Ja, das o.g. Urteil habe ich hier für das Scheidungsverfahren schon auf Vorlage. Ich gehe aber davon aus, dass meiner EX erstinstanzlich unbefristeter nachehelicher Unterhalt zugesprochen wird. O-Ton der Richterin: "Bei dem Streipotential sehen sie sich ohnehin in Hamm wieder."

Bislang bin ich vor dem AG hier nur "be***issen" worden. In jeder Hinsicht ... ich glaube auch nicht mehr, dass das anders wird vor dem AG.

Ich werde dann "berichten" ... danke zunächst einmal.

LG Mike


AntwortZitat
Themenstarter Geschrieben : 25.03.2011 16:17
(@beppo)
(Fast) Eigentumsrecht Moderator

Moin.

Wir "entsorgten" Männer sollten eine eigene Party gründen 🙂 Die Lobby ist groß genug zwischen den 25 und 50jährigen 🙂

Es gibt schon die Männerpartei nur schafft die es nur selten auf die Wahlzettel.
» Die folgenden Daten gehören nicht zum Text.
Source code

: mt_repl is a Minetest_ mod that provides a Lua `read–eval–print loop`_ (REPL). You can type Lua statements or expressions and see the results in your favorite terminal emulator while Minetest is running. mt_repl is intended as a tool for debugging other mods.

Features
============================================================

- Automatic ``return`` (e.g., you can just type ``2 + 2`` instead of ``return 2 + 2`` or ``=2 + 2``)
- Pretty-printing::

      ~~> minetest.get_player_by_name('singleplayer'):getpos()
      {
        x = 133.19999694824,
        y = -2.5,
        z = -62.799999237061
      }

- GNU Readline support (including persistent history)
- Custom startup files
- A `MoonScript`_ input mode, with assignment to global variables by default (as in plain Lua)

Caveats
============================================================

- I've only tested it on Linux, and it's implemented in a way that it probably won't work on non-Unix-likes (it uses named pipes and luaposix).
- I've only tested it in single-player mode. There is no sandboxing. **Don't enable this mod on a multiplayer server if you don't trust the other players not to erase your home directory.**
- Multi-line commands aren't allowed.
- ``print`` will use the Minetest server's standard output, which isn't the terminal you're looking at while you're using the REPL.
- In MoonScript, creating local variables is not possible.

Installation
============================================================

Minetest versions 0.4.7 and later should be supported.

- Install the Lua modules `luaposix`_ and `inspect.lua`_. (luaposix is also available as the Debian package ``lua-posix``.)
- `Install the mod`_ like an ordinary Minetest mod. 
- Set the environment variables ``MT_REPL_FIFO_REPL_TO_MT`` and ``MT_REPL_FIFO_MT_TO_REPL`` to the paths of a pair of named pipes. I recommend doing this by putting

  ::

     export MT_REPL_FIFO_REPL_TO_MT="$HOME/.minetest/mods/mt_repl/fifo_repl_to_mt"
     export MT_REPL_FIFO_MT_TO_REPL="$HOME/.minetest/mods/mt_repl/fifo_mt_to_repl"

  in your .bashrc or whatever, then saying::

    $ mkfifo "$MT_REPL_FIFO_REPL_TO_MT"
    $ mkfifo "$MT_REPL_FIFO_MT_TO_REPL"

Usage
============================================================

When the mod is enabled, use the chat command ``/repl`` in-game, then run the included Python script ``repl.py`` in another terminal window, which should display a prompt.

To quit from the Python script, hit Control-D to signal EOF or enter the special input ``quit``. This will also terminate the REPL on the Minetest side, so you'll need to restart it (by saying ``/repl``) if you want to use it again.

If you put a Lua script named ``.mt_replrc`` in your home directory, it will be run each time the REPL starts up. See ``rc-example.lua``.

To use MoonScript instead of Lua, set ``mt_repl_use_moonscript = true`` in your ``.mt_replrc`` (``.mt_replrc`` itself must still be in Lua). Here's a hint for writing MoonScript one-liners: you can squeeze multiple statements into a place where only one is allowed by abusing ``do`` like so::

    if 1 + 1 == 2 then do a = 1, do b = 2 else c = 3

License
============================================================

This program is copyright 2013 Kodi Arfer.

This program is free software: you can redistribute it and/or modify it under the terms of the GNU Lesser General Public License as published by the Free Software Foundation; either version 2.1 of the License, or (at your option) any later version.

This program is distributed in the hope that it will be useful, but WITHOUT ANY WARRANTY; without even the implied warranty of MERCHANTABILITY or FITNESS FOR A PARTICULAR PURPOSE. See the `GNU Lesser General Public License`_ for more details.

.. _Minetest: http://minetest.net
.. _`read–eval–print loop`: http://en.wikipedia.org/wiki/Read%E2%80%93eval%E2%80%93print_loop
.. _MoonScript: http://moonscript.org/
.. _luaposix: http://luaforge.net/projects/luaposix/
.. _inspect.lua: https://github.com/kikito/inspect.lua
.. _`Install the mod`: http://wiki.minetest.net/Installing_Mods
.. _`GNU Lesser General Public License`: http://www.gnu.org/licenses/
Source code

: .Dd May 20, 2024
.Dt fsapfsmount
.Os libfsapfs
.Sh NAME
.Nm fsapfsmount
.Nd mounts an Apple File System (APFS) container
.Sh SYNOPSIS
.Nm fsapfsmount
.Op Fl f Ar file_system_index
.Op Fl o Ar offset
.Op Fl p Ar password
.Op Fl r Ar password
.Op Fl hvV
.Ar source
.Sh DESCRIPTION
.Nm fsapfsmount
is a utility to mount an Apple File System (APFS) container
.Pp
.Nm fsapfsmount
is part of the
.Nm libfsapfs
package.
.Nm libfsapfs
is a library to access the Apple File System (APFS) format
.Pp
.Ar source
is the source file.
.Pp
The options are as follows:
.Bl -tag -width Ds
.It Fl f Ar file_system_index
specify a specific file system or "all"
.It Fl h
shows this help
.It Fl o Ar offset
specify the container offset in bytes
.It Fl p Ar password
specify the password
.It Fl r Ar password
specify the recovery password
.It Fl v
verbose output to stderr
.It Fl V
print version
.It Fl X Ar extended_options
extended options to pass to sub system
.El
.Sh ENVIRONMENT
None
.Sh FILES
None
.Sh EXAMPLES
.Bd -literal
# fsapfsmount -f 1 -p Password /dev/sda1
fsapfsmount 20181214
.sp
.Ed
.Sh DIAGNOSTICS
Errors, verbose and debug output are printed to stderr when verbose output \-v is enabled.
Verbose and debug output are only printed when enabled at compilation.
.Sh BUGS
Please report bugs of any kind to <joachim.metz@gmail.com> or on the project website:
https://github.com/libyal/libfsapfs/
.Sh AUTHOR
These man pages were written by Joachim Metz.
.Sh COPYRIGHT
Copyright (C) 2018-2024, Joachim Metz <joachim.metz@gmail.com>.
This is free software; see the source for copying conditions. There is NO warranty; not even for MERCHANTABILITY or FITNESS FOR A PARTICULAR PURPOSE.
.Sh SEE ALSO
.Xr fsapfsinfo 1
Es wäre aber schon mal ein Anfang, nicht mehr die Parteien zu wählen, die dieses System geschaffen haben oder es zumindest gut und ausbauwürdig finden.
Das sind vor Allem Parteien, die mit C, S, F, G oder L anfangen.
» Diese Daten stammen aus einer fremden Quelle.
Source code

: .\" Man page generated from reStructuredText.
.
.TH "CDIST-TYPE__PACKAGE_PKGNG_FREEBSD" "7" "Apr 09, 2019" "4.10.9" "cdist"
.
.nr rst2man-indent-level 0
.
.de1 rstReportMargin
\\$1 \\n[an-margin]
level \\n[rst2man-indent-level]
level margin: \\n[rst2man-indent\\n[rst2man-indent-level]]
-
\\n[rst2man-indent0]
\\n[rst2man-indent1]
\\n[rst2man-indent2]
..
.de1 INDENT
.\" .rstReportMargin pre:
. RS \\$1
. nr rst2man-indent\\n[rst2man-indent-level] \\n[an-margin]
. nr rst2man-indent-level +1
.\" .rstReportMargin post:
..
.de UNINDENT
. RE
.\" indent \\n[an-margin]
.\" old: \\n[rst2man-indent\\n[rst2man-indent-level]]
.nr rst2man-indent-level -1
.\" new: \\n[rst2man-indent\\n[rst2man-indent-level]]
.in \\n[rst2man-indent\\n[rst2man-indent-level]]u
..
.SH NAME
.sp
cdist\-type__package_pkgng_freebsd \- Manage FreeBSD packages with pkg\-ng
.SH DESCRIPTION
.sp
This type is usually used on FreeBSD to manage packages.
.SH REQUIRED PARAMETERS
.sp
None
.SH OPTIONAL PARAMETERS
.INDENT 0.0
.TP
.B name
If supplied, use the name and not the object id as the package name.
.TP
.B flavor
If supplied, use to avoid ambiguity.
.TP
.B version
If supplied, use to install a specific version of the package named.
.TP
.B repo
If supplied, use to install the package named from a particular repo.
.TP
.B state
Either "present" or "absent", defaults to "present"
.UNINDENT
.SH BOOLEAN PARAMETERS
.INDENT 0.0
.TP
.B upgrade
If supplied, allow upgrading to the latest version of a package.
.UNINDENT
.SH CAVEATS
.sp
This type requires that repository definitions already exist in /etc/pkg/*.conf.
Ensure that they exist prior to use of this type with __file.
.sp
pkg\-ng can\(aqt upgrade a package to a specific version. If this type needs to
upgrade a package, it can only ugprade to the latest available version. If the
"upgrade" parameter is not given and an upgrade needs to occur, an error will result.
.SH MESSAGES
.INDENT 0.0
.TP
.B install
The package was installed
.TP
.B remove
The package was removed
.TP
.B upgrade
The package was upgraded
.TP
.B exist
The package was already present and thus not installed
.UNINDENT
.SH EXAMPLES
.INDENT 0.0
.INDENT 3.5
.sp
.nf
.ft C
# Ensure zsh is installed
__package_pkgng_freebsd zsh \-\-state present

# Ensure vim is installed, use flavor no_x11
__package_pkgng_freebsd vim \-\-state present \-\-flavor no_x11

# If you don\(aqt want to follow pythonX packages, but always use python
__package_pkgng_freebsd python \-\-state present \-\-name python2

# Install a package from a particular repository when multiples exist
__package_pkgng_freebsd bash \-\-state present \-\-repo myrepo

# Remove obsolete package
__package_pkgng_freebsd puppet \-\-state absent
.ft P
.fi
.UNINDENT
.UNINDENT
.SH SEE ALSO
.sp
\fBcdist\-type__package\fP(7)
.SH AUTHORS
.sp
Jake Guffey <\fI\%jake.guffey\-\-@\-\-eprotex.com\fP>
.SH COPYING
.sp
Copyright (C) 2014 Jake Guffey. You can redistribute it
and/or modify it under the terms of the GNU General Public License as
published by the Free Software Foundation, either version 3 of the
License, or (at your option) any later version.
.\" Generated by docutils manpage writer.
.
Wobei ich nicht meine, dass du nicht wählen sonst, nur nicht mehr diese.
Wähle einfach eine von weiter unten auf dem Wahlzettel.
Wobei ich persönlich auch keine mit N wählen würde.

Gruss Beppo


Ein Mann, der seine Frau verlässt, ist ein Schuft.
Ein Mann, der von seiner Frau verlassen wird, ist auch ein Schuft, denn sonst hätte sie ihn ja nicht verlassen müssen.

AntwortZitat
Geschrieben : 25.03.2011 19:59
(@malachit)
(Fast) Eigentumsrecht Moderator

Hi,

Wobei ich persönlich auch keine mit N wählen würde.
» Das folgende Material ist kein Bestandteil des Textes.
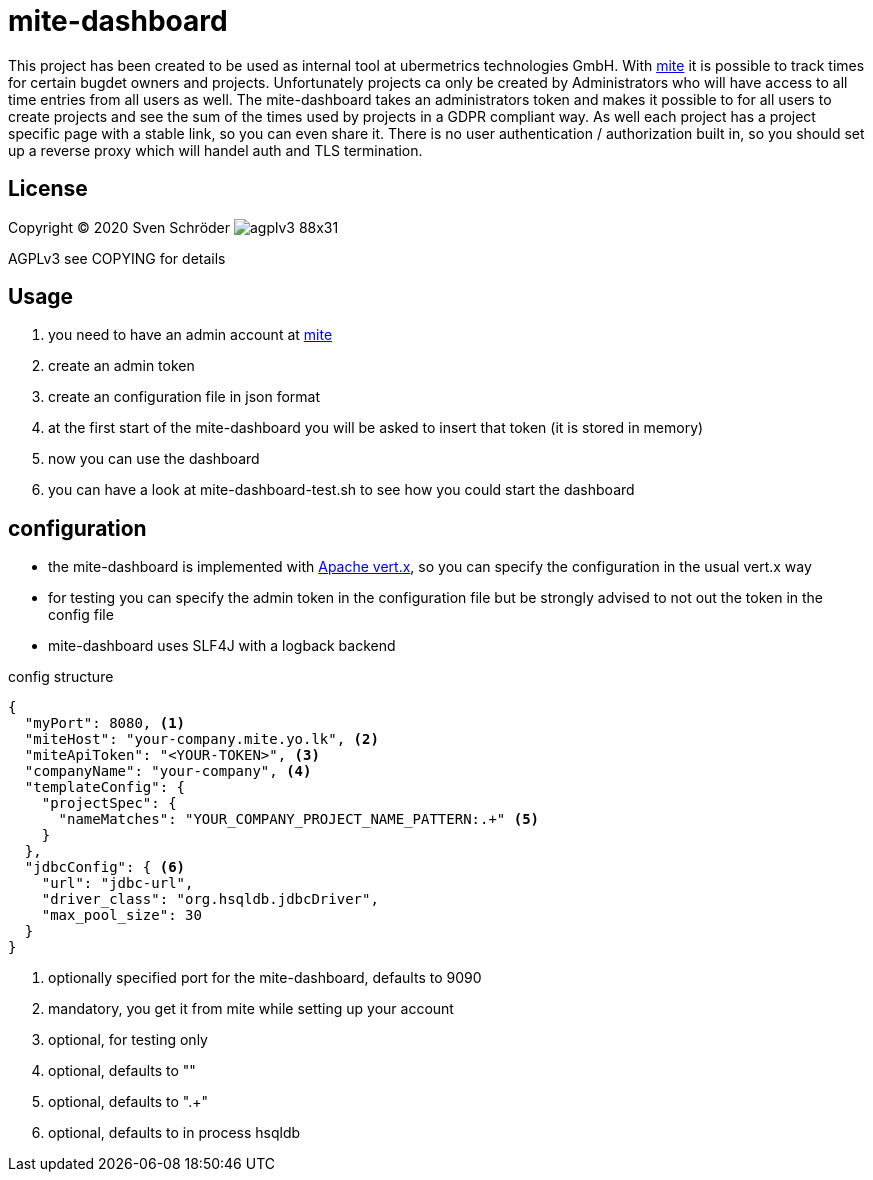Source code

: :toc-placement!:
:icons: font
:tip-caption: :bulb:
:note-caption: :information_source:
:important-caption: :heavy_exclamation_mark:
:caution-caption: :fire:
:warning-caption: :warning:

ifdef::env-github[]
:imagesdir: readme/images
endif::[]

ifndef::env-github[]
:imagesdir: readme/images
endif::[]

= mite-dashboard

This project has been created to be used as internal tool at ubermetrics technologies GmbH. With https://mite.yo.lk[mite] it is possible to track times for certain bugdet owners and projects. Unfortunately projects ca only be created by Administrators who will have access to all time entries from all users as well. The mite-dashboard takes an administrators token and makes it possible to for all users to create projects and see the sum of the times used by projects in a GDPR compliant way. As well each project has a project specific page with a stable link, so you can even share it. There is no user authentication / authorization built in, so you should set up a reverse proxy which will handel auth and TLS termination.

== License

Copyright © 2020 Sven Schröder image:agplv3-88x31.png[]

AGPLv3 see COPYING for details

== Usage

. you need to have an admin account at https://mite.yo.lk[mite]
. create an admin token
. create an configuration file in json format
. at the first start of the mite-dashboard you will be asked to insert that token (it is stored in memory)
. now you can use the dashboard
. you can have a look at mite-dashboard-test.sh to see how you could start the dashboard

== configuration
* the mite-dashboard is implemented with https://vertx.io/[Apache vert.x], so you can specify the configuration in the usual vert.x way
* for testing you can specify the admin token in the configuration file but be strongly advised to not out the token in the config file
* mite-dashboard uses SLF4J with a logback backend

.config structure
[source,json]
----
{
  "myPort": 8080, <.>
  "miteHost": "your-company.mite.yo.lk", <.>
  "miteApiToken": "<YOUR-TOKEN>", <.>
  "companyName": "your-company", <.>
  "templateConfig": {
    "projectSpec": {
      "nameMatches": "YOUR_COMPANY_PROJECT_NAME_PATTERN:.+" <.>
    }
  },
  "jdbcConfig": { <.>
    "url": "jdbc-url",
    "driver_class": "org.hsqldb.jdbcDriver",
    "max_pool_size": 30
  }
}
----
<.> optionally specified port for the mite-dashboard, defaults to 9090
<.> mandatory, you get it from mite while setting up your account
<.> optional, for testing only
<.> optional, defaults to ""
<.> optional, defaults to ".+"
<.> optional, defaults to in process hsqldb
Das wäre aber vielleicht sogar eine brauchbare Alternative.

Also, die mit dem 'N' am Ende, versteht sich 😉

Nix für ungut,

Malachit.


Wenn ein Staat die Leistungsgerechtigkeit zugunsten der Verteilungsgerechtigkeit aufgibt, dann kommt man bald an den Punkt, wo es mangels Leistung nichts mehr zu verteilen gibt.

AntwortZitat
Geschrieben : 25.03.2011 20:34
(@brille007)
(Fast) Eigentumsrecht Registriert

Eine denkbare Protestwähler-Alternative am nächsten Sonntag ist auch die >>>Familien-Partei<<<. Zwar (noch) ohne realistische Chance, die 5-Prozent-Hürde zu schaffen, aber jede Stimme, die ein Wähler dieser Partei gibt, fehlt einer der etablierten Parteien.

Ein paar zehntausend entsprechende Kreuze auf den baden-württembergischen und Rheinland-Pfälzer Wahlzetteln könnten den Arrivierten am nächsten Sonntag also durchaus den Umfang der Familienrechts-Problematik illustrieren - und ihnen klarmachen, dass es bei Wahlen nicht nur um die Wahl des kleinsten Übels geht...


When a mosquito lands on your testicles you realize that there is always a way to solve problems without using violence.